§ **Assignment**: Line for line, return the data exactly, omitting all pictures.

§ **Extracted information**:
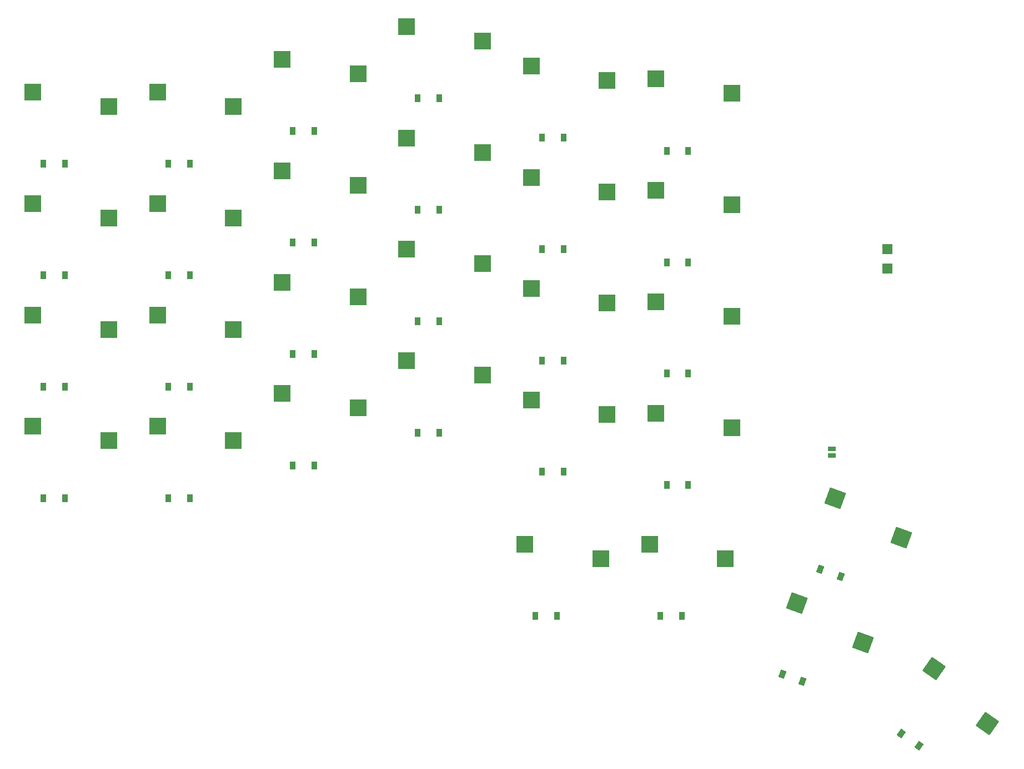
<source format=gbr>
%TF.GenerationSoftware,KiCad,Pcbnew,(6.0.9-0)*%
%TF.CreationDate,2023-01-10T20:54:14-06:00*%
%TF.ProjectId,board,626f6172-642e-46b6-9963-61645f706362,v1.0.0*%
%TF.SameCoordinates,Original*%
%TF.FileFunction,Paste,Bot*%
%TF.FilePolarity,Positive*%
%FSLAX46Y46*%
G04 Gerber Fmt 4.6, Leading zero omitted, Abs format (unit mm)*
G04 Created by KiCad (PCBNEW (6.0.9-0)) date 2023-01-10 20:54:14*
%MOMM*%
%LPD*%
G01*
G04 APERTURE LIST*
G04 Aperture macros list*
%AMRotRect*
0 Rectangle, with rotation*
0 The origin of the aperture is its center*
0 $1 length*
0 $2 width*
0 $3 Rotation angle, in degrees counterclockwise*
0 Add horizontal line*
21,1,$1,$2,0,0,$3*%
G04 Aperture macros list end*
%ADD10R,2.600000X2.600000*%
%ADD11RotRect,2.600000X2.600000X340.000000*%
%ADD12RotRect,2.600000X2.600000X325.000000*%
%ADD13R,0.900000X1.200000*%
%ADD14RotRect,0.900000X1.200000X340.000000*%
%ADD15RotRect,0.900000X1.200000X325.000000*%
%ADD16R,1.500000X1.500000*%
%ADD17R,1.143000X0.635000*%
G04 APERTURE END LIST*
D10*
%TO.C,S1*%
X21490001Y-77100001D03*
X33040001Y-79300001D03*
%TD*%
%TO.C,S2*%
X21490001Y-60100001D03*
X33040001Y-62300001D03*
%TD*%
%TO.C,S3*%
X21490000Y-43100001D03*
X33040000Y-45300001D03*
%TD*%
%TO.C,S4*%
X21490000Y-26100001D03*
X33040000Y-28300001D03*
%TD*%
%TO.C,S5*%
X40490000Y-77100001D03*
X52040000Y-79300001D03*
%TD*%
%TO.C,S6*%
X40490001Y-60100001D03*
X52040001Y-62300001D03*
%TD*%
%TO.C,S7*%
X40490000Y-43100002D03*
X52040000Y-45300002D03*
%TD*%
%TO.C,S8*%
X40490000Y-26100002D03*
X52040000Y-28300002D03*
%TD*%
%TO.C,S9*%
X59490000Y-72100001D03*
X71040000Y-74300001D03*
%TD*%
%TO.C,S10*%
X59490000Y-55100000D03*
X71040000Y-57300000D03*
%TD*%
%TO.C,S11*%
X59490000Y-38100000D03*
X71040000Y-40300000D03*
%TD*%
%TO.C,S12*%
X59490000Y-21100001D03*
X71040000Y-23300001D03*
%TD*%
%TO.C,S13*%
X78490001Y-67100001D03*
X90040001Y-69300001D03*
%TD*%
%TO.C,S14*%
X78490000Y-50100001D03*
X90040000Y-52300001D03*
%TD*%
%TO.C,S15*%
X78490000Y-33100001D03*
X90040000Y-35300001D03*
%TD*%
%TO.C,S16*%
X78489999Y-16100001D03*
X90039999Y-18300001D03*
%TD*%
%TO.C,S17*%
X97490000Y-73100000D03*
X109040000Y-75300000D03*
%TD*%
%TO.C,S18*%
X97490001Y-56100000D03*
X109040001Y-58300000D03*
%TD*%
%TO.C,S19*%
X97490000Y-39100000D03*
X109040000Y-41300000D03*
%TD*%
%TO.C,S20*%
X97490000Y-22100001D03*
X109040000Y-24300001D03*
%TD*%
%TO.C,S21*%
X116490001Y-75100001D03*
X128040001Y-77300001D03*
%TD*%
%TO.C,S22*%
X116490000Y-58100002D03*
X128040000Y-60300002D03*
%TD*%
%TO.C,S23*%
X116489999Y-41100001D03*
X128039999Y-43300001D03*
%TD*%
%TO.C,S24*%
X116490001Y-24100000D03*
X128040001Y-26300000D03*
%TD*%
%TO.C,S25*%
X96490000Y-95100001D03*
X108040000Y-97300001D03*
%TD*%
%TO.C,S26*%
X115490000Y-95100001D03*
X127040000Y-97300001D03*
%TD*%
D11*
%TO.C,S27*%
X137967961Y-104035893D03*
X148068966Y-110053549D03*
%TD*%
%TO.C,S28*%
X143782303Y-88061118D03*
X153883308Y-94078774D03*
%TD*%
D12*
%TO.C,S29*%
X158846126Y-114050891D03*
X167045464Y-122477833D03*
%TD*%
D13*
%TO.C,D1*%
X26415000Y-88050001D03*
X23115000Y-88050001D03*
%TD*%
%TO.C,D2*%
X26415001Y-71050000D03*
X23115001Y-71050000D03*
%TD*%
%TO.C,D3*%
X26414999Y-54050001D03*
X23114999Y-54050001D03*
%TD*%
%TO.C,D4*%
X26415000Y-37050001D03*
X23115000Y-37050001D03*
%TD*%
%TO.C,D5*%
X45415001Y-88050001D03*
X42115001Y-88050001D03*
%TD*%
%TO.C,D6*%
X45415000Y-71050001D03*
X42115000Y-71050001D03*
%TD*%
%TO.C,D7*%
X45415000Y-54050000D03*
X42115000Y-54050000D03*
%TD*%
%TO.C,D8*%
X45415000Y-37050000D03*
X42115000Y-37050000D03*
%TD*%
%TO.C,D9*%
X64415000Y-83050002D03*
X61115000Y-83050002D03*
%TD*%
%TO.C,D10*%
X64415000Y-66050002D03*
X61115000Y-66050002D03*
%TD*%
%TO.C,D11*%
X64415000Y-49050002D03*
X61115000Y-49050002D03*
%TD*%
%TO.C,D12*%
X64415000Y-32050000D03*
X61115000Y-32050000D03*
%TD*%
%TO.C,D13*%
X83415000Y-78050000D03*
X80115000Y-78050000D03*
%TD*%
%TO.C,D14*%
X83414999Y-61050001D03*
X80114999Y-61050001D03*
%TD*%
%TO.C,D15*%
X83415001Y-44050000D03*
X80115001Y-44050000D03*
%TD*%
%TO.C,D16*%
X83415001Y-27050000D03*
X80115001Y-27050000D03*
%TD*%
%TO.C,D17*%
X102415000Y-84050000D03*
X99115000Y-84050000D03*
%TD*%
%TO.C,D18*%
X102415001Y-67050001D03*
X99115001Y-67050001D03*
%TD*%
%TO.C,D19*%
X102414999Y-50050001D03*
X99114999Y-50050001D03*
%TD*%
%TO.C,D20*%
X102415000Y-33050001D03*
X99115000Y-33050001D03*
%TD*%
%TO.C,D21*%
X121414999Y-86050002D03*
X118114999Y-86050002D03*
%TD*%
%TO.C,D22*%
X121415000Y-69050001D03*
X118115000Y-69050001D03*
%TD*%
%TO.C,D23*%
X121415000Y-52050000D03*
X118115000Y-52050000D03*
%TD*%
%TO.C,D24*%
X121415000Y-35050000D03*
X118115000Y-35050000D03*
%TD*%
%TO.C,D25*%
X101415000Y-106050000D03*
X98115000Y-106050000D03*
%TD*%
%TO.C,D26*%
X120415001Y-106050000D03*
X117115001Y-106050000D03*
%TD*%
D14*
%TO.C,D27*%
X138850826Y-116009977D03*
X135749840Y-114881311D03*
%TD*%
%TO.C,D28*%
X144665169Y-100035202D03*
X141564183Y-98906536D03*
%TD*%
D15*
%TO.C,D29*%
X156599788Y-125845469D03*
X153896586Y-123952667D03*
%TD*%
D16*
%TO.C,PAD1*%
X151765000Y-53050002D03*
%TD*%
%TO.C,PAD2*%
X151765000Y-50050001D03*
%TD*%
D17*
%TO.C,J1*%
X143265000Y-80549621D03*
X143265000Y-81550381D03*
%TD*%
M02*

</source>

§ **Written solution**:
<source format=gbr>
%TF.GenerationSoftware,KiCad,Pcbnew,(6.0.9-0)*%
%TF.CreationDate,2023-01-10T20:54:14-06:00*%
%TF.ProjectId,board,626f6172-642e-46b6-9963-61645f706362,v1.0.0*%
%TF.SameCoordinates,Original*%
%TF.FileFunction,Paste,Bot*%
%TF.FilePolarity,Positive*%
%FSLAX46Y46*%
G04 Gerber Fmt 4.6, Leading zero omitted, Abs format (unit mm)*
G04 Created by KiCad (PCBNEW (6.0.9-0)) date 2023-01-10 20:54:14*
%MOMM*%
%LPD*%
G01*
G04 APERTURE LIST*
G04 Aperture macros list*
%AMRotRect*
0 Rectangle, with rotation*
0 The origin of the aperture is its center*
0 $1 length*
0 $2 width*
0 $3 Rotation angle, in degrees counterclockwise*
0 Add horizontal line*
21,1,$1,$2,0,0,$3*%
G04 Aperture macros list end*
%ADD10R,2.600000X2.600000*%
%ADD11RotRect,2.600000X2.600000X340.000000*%
%ADD12RotRect,2.600000X2.600000X325.000000*%
%ADD13R,0.900000X1.200000*%
%ADD14RotRect,0.900000X1.200000X340.000000*%
%ADD15RotRect,0.900000X1.200000X325.000000*%
%ADD16R,1.500000X1.500000*%
%ADD17R,1.143000X0.635000*%
G04 APERTURE END LIST*
D10*
%TO.C,S1*%
X21490001Y-77100001D03*
X33040001Y-79300001D03*
%TD*%
%TO.C,S2*%
X21490001Y-60100001D03*
X33040001Y-62300001D03*
%TD*%
%TO.C,S3*%
X21490000Y-43100001D03*
X33040000Y-45300001D03*
%TD*%
%TO.C,S4*%
X21490000Y-26100001D03*
X33040000Y-28300001D03*
%TD*%
%TO.C,S5*%
X40490000Y-77100001D03*
X52040000Y-79300001D03*
%TD*%
%TO.C,S6*%
X40490001Y-60100001D03*
X52040001Y-62300001D03*
%TD*%
%TO.C,S7*%
X40490000Y-43100002D03*
X52040000Y-45300002D03*
%TD*%
%TO.C,S8*%
X40490000Y-26100002D03*
X52040000Y-28300002D03*
%TD*%
%TO.C,S9*%
X59490000Y-72100001D03*
X71040000Y-74300001D03*
%TD*%
%TO.C,S10*%
X59490000Y-55100000D03*
X71040000Y-57300000D03*
%TD*%
%TO.C,S11*%
X59490000Y-38100000D03*
X71040000Y-40300000D03*
%TD*%
%TO.C,S12*%
X59490000Y-21100001D03*
X71040000Y-23300001D03*
%TD*%
%TO.C,S13*%
X78490001Y-67100001D03*
X90040001Y-69300001D03*
%TD*%
%TO.C,S14*%
X78490000Y-50100001D03*
X90040000Y-52300001D03*
%TD*%
%TO.C,S15*%
X78490000Y-33100001D03*
X90040000Y-35300001D03*
%TD*%
%TO.C,S16*%
X78489999Y-16100001D03*
X90039999Y-18300001D03*
%TD*%
%TO.C,S17*%
X97490000Y-73100000D03*
X109040000Y-75300000D03*
%TD*%
%TO.C,S18*%
X97490001Y-56100000D03*
X109040001Y-58300000D03*
%TD*%
%TO.C,S19*%
X97490000Y-39100000D03*
X109040000Y-41300000D03*
%TD*%
%TO.C,S20*%
X97490000Y-22100001D03*
X109040000Y-24300001D03*
%TD*%
%TO.C,S21*%
X116490001Y-75100001D03*
X128040001Y-77300001D03*
%TD*%
%TO.C,S22*%
X116490000Y-58100002D03*
X128040000Y-60300002D03*
%TD*%
%TO.C,S23*%
X116489999Y-41100001D03*
X128039999Y-43300001D03*
%TD*%
%TO.C,S24*%
X116490001Y-24100000D03*
X128040001Y-26300000D03*
%TD*%
%TO.C,S25*%
X96490000Y-95100001D03*
X108040000Y-97300001D03*
%TD*%
%TO.C,S26*%
X115490000Y-95100001D03*
X127040000Y-97300001D03*
%TD*%
D11*
%TO.C,S27*%
X137967961Y-104035893D03*
X148068966Y-110053549D03*
%TD*%
%TO.C,S28*%
X143782303Y-88061118D03*
X153883308Y-94078774D03*
%TD*%
D12*
%TO.C,S29*%
X158846126Y-114050891D03*
X167045464Y-122477833D03*
%TD*%
D13*
%TO.C,D1*%
X26415000Y-88050001D03*
X23115000Y-88050001D03*
%TD*%
%TO.C,D2*%
X26415001Y-71050000D03*
X23115001Y-71050000D03*
%TD*%
%TO.C,D3*%
X26414999Y-54050001D03*
X23114999Y-54050001D03*
%TD*%
%TO.C,D4*%
X26415000Y-37050001D03*
X23115000Y-37050001D03*
%TD*%
%TO.C,D5*%
X45415001Y-88050001D03*
X42115001Y-88050001D03*
%TD*%
%TO.C,D6*%
X45415000Y-71050001D03*
X42115000Y-71050001D03*
%TD*%
%TO.C,D7*%
X45415000Y-54050000D03*
X42115000Y-54050000D03*
%TD*%
%TO.C,D8*%
X45415000Y-37050000D03*
X42115000Y-37050000D03*
%TD*%
%TO.C,D9*%
X64415000Y-83050002D03*
X61115000Y-83050002D03*
%TD*%
%TO.C,D10*%
X64415000Y-66050002D03*
X61115000Y-66050002D03*
%TD*%
%TO.C,D11*%
X64415000Y-49050002D03*
X61115000Y-49050002D03*
%TD*%
%TO.C,D12*%
X64415000Y-32050000D03*
X61115000Y-32050000D03*
%TD*%
%TO.C,D13*%
X83415000Y-78050000D03*
X80115000Y-78050000D03*
%TD*%
%TO.C,D14*%
X83414999Y-61050001D03*
X80114999Y-61050001D03*
%TD*%
%TO.C,D15*%
X83415001Y-44050000D03*
X80115001Y-44050000D03*
%TD*%
%TO.C,D16*%
X83415001Y-27050000D03*
X80115001Y-27050000D03*
%TD*%
%TO.C,D17*%
X102415000Y-84050000D03*
X99115000Y-84050000D03*
%TD*%
%TO.C,D18*%
X102415001Y-67050001D03*
X99115001Y-67050001D03*
%TD*%
%TO.C,D19*%
X102414999Y-50050001D03*
X99114999Y-50050001D03*
%TD*%
%TO.C,D20*%
X102415000Y-33050001D03*
X99115000Y-33050001D03*
%TD*%
%TO.C,D21*%
X121414999Y-86050002D03*
X118114999Y-86050002D03*
%TD*%
%TO.C,D22*%
X121415000Y-69050001D03*
X118115000Y-69050001D03*
%TD*%
%TO.C,D23*%
X121415000Y-52050000D03*
X118115000Y-52050000D03*
%TD*%
%TO.C,D24*%
X121415000Y-35050000D03*
X118115000Y-35050000D03*
%TD*%
%TO.C,D25*%
X101415000Y-106050000D03*
X98115000Y-106050000D03*
%TD*%
%TO.C,D26*%
X120415001Y-106050000D03*
X117115001Y-106050000D03*
%TD*%
D14*
%TO.C,D27*%
X138850826Y-116009977D03*
X135749840Y-114881311D03*
%TD*%
%TO.C,D28*%
X144665169Y-100035202D03*
X141564183Y-98906536D03*
%TD*%
D15*
%TO.C,D29*%
X156599788Y-125845469D03*
X153896586Y-123952667D03*
%TD*%
D16*
%TO.C,PAD1*%
X151765000Y-53050002D03*
%TD*%
%TO.C,PAD2*%
X151765000Y-50050001D03*
%TD*%
D17*
%TO.C,J1*%
X143265000Y-80549621D03*
X143265000Y-81550381D03*
%TD*%
M02*

</source>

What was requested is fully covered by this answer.